Materials provided:
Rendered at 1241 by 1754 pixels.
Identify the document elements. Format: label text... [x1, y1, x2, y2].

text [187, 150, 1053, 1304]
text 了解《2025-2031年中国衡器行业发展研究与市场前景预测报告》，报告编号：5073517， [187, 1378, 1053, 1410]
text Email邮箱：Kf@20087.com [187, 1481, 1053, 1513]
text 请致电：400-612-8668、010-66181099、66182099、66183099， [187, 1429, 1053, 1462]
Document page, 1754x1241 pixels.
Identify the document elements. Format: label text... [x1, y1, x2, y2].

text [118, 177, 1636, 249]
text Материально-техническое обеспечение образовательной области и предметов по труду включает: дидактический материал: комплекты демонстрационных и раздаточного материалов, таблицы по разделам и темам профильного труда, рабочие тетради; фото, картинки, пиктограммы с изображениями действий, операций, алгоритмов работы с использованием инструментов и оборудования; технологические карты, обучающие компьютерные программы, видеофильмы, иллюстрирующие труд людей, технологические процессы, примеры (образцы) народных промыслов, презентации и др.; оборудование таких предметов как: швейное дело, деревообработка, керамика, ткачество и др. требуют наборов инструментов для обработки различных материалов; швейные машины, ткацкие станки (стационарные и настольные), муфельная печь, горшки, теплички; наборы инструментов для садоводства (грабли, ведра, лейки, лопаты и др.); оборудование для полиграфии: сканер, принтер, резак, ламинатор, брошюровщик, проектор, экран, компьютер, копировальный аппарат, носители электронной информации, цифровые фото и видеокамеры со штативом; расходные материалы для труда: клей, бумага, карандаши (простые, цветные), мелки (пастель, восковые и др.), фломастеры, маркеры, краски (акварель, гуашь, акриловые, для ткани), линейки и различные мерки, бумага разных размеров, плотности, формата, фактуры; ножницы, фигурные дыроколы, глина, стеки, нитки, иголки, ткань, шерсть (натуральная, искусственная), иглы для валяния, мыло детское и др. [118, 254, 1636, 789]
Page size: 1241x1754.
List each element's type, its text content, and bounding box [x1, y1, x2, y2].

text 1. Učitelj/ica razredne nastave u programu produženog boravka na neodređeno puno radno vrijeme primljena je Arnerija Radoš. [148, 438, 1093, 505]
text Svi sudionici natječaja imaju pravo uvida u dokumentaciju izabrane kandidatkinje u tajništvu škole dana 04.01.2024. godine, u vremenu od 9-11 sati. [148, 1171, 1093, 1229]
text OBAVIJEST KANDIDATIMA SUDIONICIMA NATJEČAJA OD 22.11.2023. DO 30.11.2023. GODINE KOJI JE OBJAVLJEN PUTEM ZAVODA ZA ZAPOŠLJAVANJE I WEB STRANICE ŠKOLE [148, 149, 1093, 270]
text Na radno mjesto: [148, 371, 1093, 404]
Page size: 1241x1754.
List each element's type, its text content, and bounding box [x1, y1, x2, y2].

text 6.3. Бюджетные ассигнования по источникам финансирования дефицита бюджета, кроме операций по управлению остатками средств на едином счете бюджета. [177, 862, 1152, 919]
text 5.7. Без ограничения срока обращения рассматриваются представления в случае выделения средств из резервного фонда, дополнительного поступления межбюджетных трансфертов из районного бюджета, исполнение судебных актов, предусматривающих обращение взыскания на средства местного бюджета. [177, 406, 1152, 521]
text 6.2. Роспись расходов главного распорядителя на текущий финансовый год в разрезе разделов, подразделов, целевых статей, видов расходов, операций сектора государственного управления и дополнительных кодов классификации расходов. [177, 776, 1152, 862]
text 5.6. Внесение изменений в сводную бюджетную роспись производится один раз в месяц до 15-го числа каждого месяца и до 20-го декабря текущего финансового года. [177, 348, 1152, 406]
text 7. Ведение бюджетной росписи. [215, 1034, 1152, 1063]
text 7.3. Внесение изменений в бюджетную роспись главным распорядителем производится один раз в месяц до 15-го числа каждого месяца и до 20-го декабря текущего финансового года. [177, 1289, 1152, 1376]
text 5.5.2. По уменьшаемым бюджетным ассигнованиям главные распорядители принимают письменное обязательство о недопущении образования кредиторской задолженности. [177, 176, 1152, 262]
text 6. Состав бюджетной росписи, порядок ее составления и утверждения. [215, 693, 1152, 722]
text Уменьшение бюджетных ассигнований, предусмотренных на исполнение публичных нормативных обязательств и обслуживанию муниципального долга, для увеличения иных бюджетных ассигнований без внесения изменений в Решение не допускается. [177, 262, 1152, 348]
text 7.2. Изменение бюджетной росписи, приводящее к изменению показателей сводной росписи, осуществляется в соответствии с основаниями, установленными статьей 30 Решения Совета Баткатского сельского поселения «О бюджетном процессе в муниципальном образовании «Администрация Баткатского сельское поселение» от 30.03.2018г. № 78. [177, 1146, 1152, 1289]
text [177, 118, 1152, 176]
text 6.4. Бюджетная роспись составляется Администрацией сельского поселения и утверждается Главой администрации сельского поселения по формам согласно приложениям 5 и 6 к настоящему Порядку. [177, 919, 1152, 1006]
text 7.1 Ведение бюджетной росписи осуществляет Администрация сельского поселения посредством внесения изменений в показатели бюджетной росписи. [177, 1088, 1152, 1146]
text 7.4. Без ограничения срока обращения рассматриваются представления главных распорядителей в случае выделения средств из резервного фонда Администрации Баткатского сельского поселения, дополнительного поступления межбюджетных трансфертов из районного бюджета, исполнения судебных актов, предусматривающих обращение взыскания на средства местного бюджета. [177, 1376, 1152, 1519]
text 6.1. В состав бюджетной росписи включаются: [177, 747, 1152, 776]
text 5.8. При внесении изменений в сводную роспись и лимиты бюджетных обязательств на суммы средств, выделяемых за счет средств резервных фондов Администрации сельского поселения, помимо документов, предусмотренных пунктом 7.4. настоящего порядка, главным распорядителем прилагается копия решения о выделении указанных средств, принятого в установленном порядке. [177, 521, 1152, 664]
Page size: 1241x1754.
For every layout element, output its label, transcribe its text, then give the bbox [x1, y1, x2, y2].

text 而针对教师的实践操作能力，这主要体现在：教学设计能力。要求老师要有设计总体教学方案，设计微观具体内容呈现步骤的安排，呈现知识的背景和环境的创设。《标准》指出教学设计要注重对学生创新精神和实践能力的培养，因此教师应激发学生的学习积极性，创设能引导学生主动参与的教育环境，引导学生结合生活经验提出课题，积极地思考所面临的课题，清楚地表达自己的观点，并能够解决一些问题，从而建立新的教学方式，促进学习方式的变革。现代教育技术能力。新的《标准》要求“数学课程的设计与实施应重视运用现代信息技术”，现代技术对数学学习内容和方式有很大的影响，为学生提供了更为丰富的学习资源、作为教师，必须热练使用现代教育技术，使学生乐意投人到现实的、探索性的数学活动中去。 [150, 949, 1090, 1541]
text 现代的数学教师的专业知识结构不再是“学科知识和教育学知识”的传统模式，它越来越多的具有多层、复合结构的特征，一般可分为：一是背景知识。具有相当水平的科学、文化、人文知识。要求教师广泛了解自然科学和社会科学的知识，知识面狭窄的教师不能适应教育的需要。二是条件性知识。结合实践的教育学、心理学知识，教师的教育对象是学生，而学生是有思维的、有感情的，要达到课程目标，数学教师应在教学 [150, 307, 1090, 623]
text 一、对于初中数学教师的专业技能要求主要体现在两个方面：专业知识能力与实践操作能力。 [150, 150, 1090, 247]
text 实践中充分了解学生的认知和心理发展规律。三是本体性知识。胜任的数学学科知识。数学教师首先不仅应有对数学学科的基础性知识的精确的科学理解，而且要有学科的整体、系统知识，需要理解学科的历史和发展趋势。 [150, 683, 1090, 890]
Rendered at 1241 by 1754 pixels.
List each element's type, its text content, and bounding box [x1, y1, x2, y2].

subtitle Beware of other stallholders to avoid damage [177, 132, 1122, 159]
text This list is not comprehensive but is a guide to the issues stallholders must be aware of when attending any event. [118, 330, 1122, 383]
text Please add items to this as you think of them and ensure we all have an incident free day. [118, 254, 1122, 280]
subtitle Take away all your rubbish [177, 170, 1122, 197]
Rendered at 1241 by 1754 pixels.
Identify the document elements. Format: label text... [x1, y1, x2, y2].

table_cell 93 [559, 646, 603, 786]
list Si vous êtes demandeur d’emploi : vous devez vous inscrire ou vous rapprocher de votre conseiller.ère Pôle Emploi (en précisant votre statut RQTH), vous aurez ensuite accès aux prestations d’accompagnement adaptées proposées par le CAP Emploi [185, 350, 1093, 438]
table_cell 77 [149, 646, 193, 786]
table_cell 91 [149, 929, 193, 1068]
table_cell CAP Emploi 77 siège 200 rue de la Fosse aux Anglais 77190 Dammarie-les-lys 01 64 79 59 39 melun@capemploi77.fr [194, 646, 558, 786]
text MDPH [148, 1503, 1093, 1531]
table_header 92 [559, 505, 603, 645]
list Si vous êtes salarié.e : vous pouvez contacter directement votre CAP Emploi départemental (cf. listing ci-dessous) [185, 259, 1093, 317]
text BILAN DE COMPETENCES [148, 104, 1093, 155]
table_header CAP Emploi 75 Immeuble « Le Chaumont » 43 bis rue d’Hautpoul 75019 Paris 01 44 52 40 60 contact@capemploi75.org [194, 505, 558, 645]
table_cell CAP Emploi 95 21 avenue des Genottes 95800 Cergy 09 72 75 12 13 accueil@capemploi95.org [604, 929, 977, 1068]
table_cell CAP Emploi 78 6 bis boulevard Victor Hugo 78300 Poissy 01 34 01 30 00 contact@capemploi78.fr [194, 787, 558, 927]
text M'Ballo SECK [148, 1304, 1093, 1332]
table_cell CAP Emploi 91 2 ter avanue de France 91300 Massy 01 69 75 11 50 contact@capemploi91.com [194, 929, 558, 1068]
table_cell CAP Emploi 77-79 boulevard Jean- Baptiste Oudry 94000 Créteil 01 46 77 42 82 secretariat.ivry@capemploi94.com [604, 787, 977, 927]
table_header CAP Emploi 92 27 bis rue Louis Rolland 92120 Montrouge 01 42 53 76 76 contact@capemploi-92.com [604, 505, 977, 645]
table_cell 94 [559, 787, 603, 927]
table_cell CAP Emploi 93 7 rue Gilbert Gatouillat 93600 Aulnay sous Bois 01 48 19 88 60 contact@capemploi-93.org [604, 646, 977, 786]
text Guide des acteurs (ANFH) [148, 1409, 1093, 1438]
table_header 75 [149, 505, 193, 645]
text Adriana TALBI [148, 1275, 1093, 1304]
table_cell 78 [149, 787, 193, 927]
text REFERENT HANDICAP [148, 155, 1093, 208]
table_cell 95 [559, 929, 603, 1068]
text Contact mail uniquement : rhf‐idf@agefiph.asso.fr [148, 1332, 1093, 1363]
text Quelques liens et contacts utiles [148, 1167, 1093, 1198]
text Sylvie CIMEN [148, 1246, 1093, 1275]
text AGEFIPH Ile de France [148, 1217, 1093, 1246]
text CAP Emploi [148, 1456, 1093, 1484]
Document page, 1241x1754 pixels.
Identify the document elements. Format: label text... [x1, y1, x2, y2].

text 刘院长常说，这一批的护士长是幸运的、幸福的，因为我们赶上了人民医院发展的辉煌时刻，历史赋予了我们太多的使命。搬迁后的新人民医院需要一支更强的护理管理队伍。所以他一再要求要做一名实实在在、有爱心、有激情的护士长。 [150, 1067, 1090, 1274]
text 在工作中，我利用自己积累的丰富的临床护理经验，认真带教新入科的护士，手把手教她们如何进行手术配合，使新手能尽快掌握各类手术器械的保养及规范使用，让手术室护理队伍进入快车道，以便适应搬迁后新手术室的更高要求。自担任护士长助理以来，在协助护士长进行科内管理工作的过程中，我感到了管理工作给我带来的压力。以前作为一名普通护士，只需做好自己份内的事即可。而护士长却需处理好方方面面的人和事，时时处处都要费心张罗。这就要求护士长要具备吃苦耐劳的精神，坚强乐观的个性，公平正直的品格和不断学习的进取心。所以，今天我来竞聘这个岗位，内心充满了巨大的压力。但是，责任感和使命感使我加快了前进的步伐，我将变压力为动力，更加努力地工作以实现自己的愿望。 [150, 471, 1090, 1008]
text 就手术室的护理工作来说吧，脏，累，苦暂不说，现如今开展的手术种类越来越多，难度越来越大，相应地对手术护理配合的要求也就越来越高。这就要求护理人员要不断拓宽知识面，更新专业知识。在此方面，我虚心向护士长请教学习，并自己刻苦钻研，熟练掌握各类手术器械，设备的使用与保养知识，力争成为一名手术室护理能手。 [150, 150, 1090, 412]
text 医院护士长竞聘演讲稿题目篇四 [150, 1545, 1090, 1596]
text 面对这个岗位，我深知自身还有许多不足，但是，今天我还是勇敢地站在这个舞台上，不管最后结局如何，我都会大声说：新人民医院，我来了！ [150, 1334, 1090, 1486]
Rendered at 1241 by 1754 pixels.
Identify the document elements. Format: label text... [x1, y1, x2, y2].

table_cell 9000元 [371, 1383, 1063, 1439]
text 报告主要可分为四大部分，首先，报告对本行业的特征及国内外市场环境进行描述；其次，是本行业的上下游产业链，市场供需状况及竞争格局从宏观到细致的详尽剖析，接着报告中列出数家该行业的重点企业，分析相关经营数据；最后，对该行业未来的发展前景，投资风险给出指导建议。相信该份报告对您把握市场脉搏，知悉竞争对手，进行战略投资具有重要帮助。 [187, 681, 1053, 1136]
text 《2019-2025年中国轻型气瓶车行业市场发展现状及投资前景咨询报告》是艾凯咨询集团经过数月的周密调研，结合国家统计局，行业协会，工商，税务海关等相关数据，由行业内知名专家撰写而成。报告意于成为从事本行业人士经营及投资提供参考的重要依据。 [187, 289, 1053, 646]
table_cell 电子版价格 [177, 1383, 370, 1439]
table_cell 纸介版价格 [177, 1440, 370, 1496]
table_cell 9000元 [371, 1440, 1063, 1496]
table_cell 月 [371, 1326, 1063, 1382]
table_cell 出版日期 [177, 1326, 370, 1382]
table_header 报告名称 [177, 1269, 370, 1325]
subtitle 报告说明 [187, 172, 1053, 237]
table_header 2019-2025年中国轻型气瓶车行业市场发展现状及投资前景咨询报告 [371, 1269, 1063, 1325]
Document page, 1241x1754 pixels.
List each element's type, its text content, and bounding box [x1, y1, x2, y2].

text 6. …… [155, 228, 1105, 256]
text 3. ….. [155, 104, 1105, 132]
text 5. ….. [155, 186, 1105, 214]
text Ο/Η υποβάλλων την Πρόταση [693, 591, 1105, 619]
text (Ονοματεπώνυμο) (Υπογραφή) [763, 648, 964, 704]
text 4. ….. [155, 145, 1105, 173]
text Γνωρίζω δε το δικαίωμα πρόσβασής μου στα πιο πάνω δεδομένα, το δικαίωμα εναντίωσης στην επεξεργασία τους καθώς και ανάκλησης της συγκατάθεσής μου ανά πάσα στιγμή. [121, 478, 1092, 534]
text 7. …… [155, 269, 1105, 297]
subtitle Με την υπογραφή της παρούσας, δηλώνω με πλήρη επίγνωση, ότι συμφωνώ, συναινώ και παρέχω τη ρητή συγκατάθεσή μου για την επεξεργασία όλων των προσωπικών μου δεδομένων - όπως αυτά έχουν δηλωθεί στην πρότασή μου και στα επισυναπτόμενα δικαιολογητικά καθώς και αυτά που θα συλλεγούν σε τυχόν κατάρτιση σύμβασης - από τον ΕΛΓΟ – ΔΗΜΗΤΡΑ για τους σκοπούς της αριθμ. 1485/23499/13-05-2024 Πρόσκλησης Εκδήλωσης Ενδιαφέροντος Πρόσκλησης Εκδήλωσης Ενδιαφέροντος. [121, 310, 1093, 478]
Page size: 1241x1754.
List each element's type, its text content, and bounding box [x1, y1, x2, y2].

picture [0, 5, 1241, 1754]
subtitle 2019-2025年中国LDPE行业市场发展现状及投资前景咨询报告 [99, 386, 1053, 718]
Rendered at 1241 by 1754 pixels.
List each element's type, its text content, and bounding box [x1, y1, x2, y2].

What you need to do: Copy each line above where the string "один" occurs.

Solved problem:
text 5.6. Внесение изменений в сводную бюджетную роспись производится один раз в месяц до 15-го числа каждого месяца и до 20-го декабря текущего финансового года. [177, 348, 1152, 406]
text 7.3. Внесение изменений в бюджетную роспись главным распорядителем производится один раз в месяц до 15-го числа каждого месяца и до 20-го декабря текущего финансового года. [177, 1289, 1152, 1376]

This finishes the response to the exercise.